That said, I'd recommend never playing a "pay for play" gig with a promoter who's trying to sell you on advancing your band this way. Even if there are people showing up for the show, it's not worth the self-esteem drop to the band to pay to perform. The only reason I'm saying this is that these promoters/club owners prey particularly on nascent heavy metal/thrash bands. So just trying to help.

Edit: just got your last post. I'd also not recommend trying to record your own CD with your own ingenuity and budget recording equipment you bought at Guitar Center or on Craigslist. In legend this worked for the Hip Hop crowd back in the day selling CD's from the trunk of their cars at the gig but I wouldn't count on it today. The music-buying and music-appreciating public is much more "centralized" today. They are more likely to buy your CD online and are going to be listening for professionally produced sound quality in these recordings. That is, unless you want to set up a Justin Beiber-like You-Tube channel and get by on your good looks.

Last edited: Oct 21, 2015
24. Oct 21, 2015

### BiGyElLoWhAt

The material for the album is pretty much done. I feel like we have a good following. We have a few really, really loyal fans, that will drive a couple hours to make our shows, almost without fail. If that doean't say the music's worth an album, I don't know what does.

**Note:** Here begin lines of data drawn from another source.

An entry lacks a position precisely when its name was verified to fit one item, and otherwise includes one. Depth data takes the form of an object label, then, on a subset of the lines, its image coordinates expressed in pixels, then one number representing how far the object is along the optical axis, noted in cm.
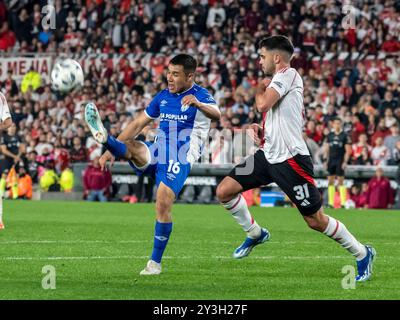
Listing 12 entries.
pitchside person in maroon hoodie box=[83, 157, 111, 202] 2948
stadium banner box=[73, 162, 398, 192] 2674
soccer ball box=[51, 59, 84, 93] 1332
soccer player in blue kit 1080
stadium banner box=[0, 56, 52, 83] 3534
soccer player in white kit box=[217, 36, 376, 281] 1041
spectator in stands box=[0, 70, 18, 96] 3522
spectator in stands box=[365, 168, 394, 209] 2603
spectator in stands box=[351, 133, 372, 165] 2722
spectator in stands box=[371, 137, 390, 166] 2680
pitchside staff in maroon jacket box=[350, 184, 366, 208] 2673
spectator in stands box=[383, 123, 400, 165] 2650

The self production doesn't stem from wanting to use our ingenuity, it comes from the fact that we all realistically see a months worth of hours in tracking and cleanup. We can't afford that at 50/hour. I bout an 8 channel usb interface a while back, and have a few mics. I also have access to a lot of mics and a few "professionals" for consultation. I ran sound a lot throughout highschool and a few years after, and my mentor can help, as well as a family friend who was a professional soundman with his own company. I think with time, it could come out with professional quality, given the resources available.

I most definitely appreciate a perspective on the other side.

P.S. all 4 of our hair is quite possibly enough to carry us through your youtube channel idea ;-)

25. Oct 21, 2015

### DiracPool

Well, that's one way to approach it. However, I'm a big believer in focusing on what you do best, and then letting the professionals do what they do best, instead of trying to be a jack of all trades. But it depends on what you're looking for and looking to accomplish.